You have got to read the story! It’s so good. Peter is so darn foolish (aka, filled with the Holy Spirit) and I don’t think he even knows how exclusive his statement sounds. In fact, I think he means it to be incredibly inclusive.  He’s just witnessing to what he has seen—the resurrected Lord. Almost to say, “If there are two people who have been murdered whom God has raised from the dead, then there would be two names under heaven given among mortals by which we must be saved—but I only know of the one. But here’s the good news—I know the one! It’s not a secret! God has made him known!”

I think when we hear people using what appear to be exclusive statements, we assume they are stifling others. However, in this passage, the ones doing the stifling, the threatening, the rejecting, and the seeking to silence are not the apostles but the leaders and high priests. The actions of the apostles have only been to heal and witness (the main activity of the church). In fact, Peter describes the miraculous deed done to the lame man as “he was healed” using a form of the Greek work “sosa,” which literally can mean “save” or “rescue” from physical dangers or spiritual dangers, and then he makes a word play by using it again in verse 12, which could read something like this: “There is RESCUE in no one else, for there is no other name under heaven giving among mortals by which we must be RESCUED!”[ii] Is Peter being in any way exclusive here? On the contrary. He is being entirely inclusive by letting even his captors and accusers in on a secret. “Do you want to be rescued? Do you find yourself in danger, in need of healing? Are you hurting, broken, angry, addicted, afraid, or confused? Well, let me tell you, there is a name under heaven that has been given to you and me—Jesus!  You can look to other names, but they will come up short. This name will not let down!”

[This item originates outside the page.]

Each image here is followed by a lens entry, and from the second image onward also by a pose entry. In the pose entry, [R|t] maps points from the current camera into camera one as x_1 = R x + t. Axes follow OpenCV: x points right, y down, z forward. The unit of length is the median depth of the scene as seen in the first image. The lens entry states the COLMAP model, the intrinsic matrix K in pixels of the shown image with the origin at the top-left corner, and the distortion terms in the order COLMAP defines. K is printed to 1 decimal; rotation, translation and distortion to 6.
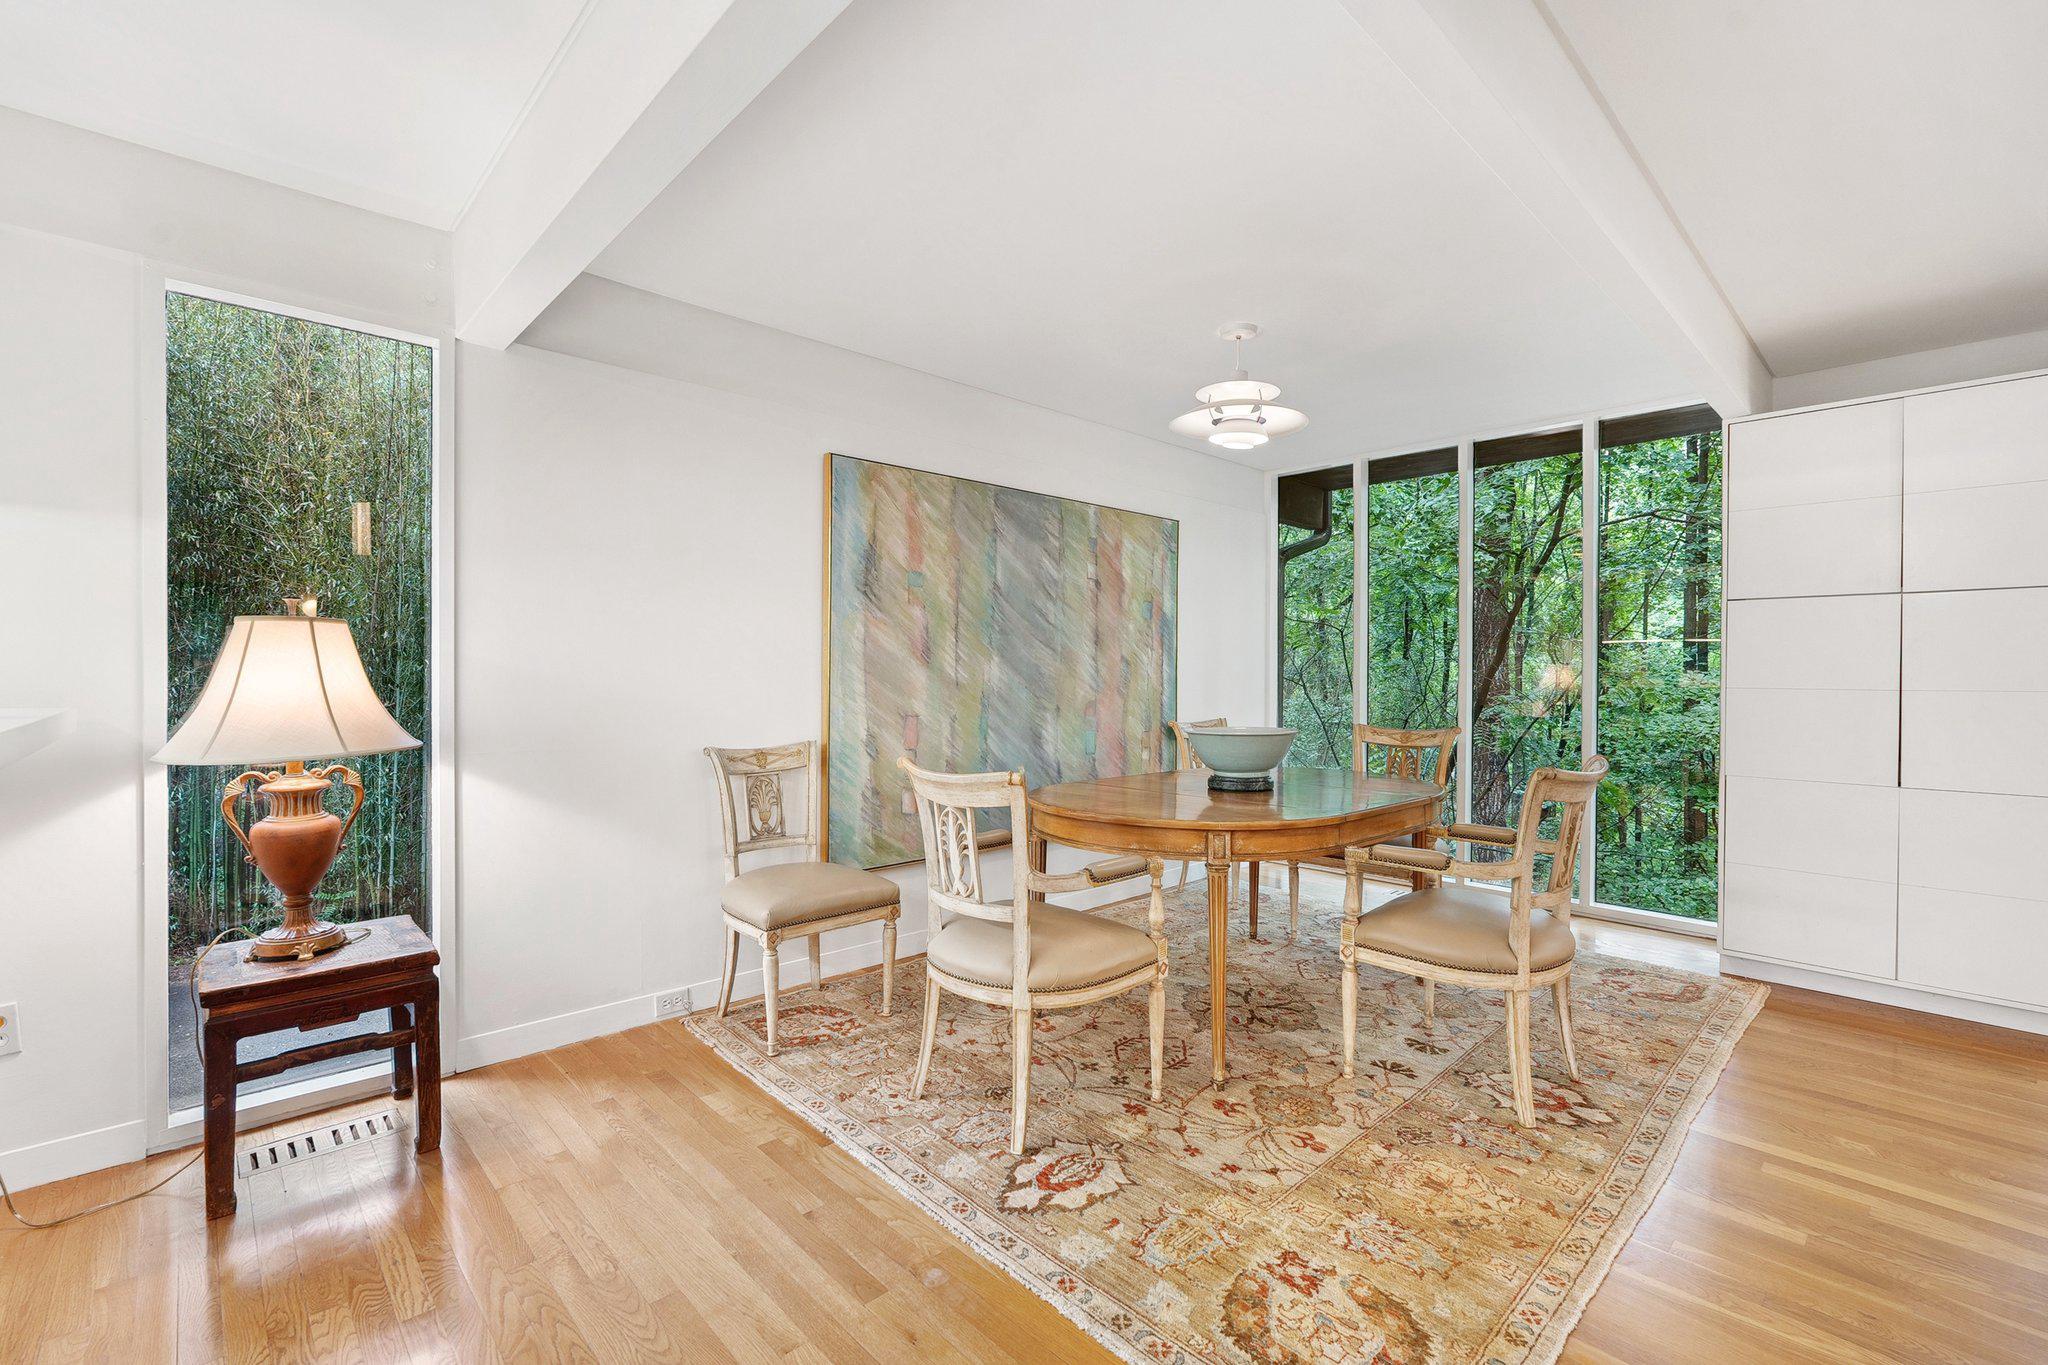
lens RADIAL K [[922.0, 0, 1035.7], [0, 922.0, 679.2], [0, 0, 1]] dist [-0.002162, -0.000503]
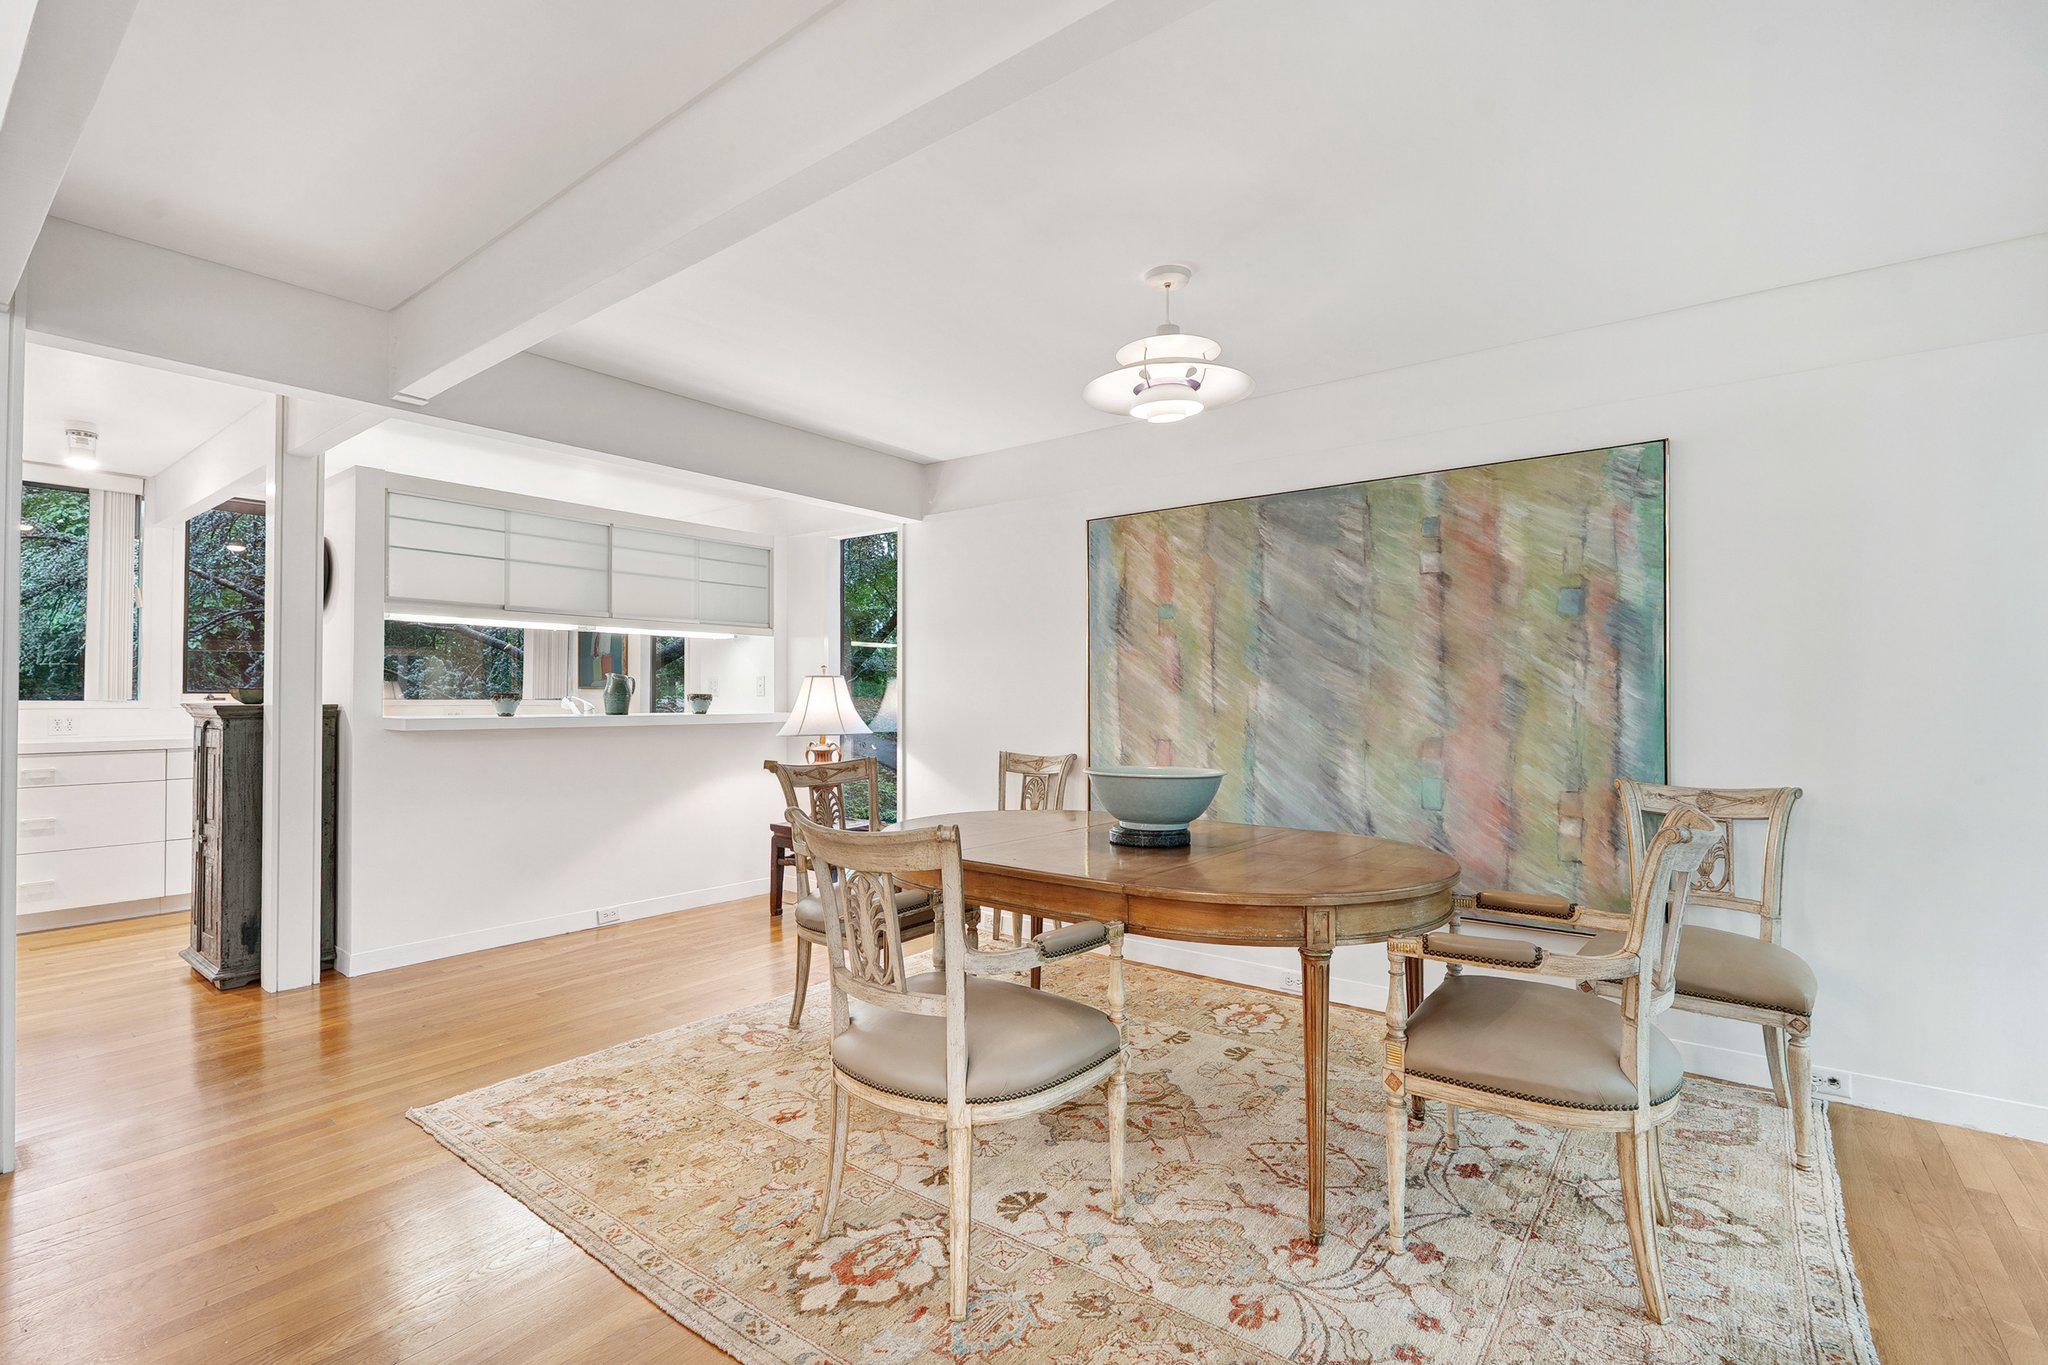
lens RADIAL K [[922.0, 0, 1023.8], [0, 922.0, 683.9], [0, 0, 1]] dist [-0.002162, -0.000503]
pose [[0.134068, -0.011393, -0.990907, 0.839995], [-0.002737, 0.999926, -0.011867, -0.011289], [0.990968, 0.004303, 0.134027, 0.646648]]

After hearing this, the Chief Priests and elders ordered them to stop “speaking and teaching in the name of Jesus” and Peter and John, those foolish kiddos, said something like “We could listen to you or God. Hmmm, we will choose the latter” (which is ironic, because I typically always choose pleasing people; it just feels more inclusive that way). That certainly wasn’t what they wanted to hear, but the real conundrum for the chief priests and teachers of the law was figuring out how they could keep a once lame man from dancing a jig (note to self: When Christ heals, it speaks pretty loudly). So throughout Acts, they just go on “sosa-ing” and witnessing in the only name under heaven for which “sosa-ing” can even occur. Yes, Acts 4:12 is in a way exclusive, but in so many more ways, it’s the most inclusive statement of scripture. There is a name GIVEN to all MORTALS by which we may be SAVED.

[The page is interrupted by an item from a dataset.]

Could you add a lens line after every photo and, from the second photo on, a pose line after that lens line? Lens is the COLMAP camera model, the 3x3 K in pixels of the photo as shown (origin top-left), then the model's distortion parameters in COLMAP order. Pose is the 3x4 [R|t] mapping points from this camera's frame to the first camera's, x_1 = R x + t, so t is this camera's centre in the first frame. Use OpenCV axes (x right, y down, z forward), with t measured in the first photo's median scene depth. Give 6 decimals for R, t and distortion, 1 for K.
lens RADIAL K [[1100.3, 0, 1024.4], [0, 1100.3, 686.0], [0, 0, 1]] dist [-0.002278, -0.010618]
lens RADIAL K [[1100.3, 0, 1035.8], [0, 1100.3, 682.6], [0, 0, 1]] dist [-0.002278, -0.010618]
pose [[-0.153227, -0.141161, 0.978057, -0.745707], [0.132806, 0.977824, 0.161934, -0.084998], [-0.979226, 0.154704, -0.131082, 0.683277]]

Susu used to say to me often, “Fred, are you putting the flame in the United Methodist cross and flame?” I hope so, Susu. I hope we all are. I think (not very bold)…no, I believe (more bold)…our Way Forward as United Methodists, particularly in Minnesota, starts with us being okay (more than okay) with affirming and professing again with boldness the very exclusive-inclusive truth that “ there is salvation in no one else, for there is no other name under heaven given among mortals by which we must be saved.” I guess (not very bold) what I am saying is we could stand the ol’-time religion that does make some exclusive claims about Lordship of Jesus and the power of His name (bolder now)—and that, added to the very inclusive invitation to salvation offered to all people under heaven (and championed by Minnesota United Methodists), could bring about not only a way forward but the kingdom of God on earth.

 
[i] The Book of Discipline of the United Methodist Church 2016, ¶330
 
[ii] Larkin, William J. Jr., Acts, IVP Downer’s Grove, 1995

Rev. Fred Vanderwerf is superintendent for the Minnesota Annual Conference's Southern Prairie District.